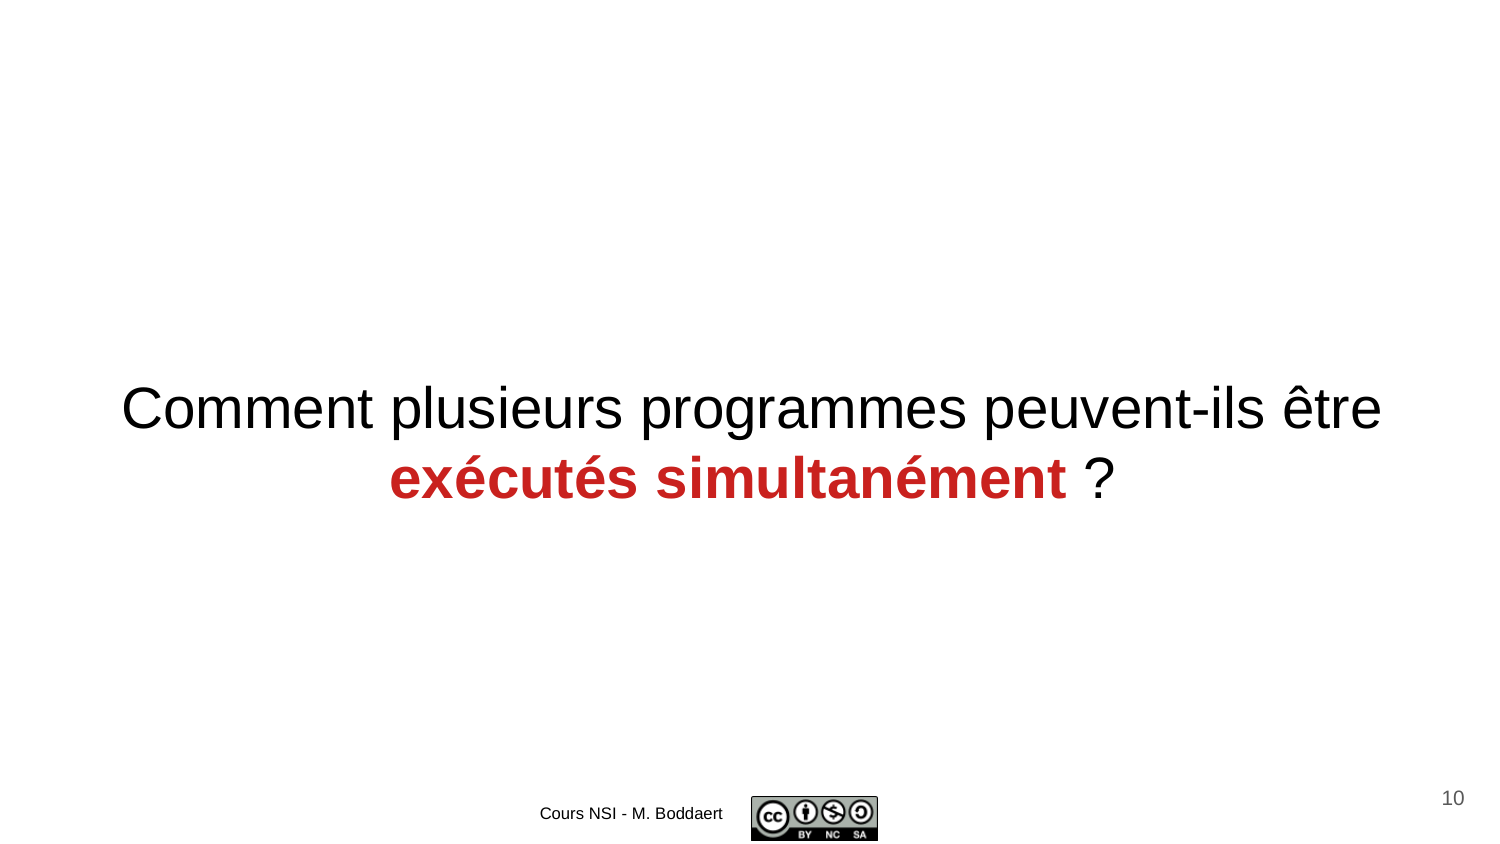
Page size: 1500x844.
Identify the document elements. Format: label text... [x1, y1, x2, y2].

slide_number <numéro> [1389, 764, 1480, 830]
picture [751, 796, 878, 841]
text_box Comment plusieurs programmes peuvent-ils être exécutés simultanément ? [29, 120, 1477, 760]
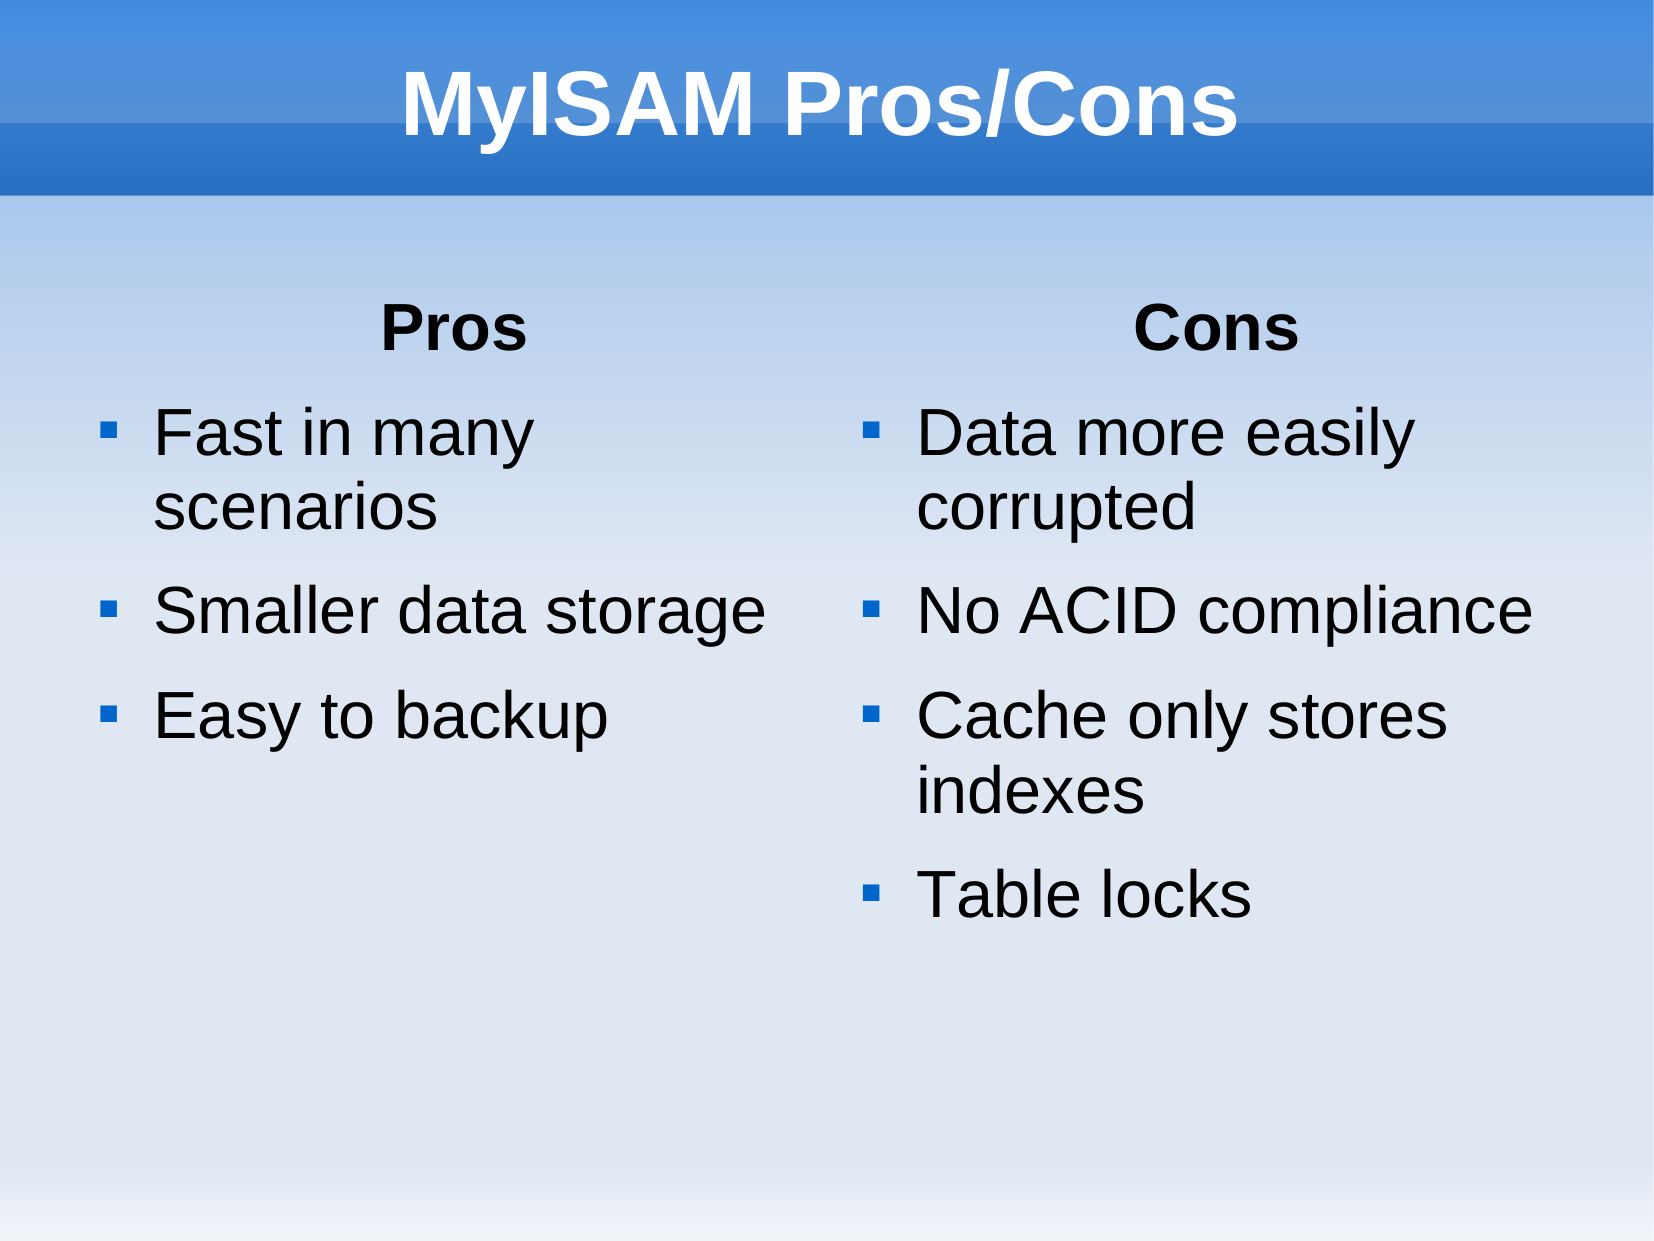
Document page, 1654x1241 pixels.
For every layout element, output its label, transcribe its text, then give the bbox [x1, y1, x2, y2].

list Pros Fast in many scenarios Smaller data storage Easy to backup [82, 290, 809, 1109]
list Cons Data more easily corrupted No ACID compliance Cache only stores indexes Table locks [845, 290, 1572, 1109]
picture [0, 0, 1654, 1241]
title MyISAM Pros/Cons [76, 0, 1565, 208]
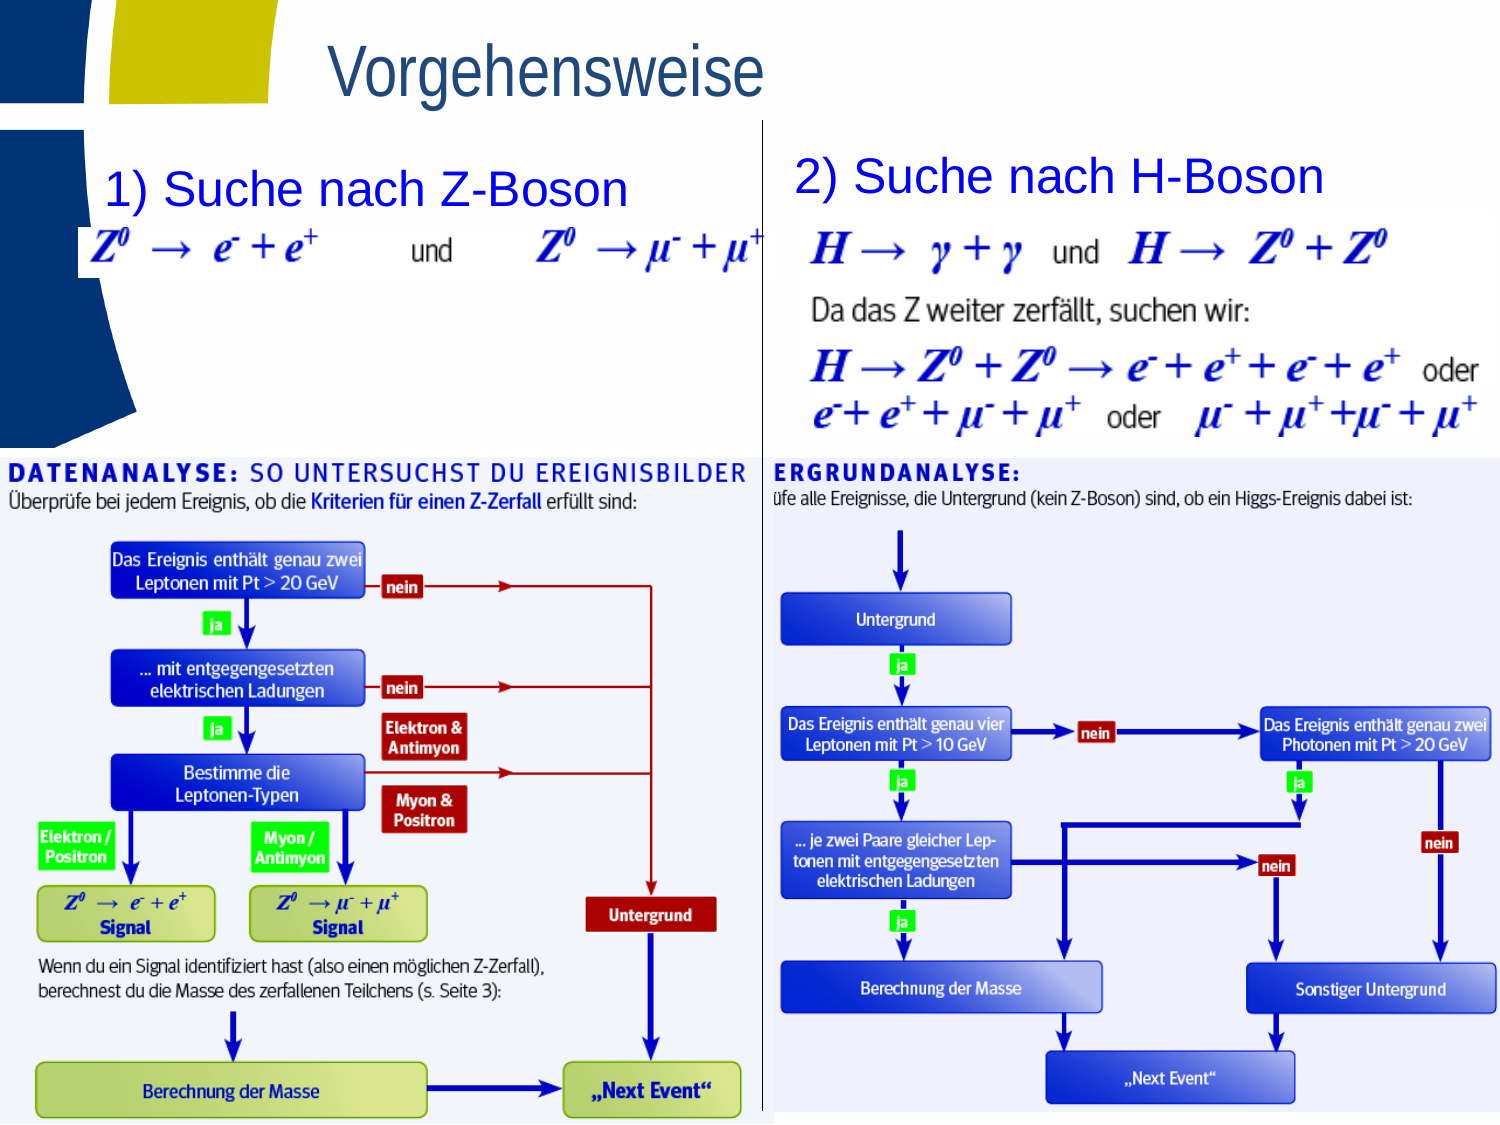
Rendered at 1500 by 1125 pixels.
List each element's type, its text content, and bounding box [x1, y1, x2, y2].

title Vorgehensweise [312, 1, 1400, 133]
text_box 2) Suche nach H-Boson [780, 136, 1471, 212]
picture [0, 0, 1500, 1125]
text_box 1) Suche nach Z-Boson [90, 149, 721, 270]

--- --- ---

## Given problem
Reproduce the lines of the listing above without any change, from the line holding "Rendered at 1500 by 1125 pixels." through the end of the listing, both ends included.

## Response to the task
Rendered at 1500 by 1125 pixels.
List each element's type, its text content, and bounding box [x1, y1, x2, y2].

title Vorgehensweise [312, 1, 1400, 133]
text_box 2) Suche nach H-Boson [780, 136, 1471, 212]
picture [0, 0, 1500, 1125]
text_box 1) Suche nach Z-Boson [90, 149, 721, 270]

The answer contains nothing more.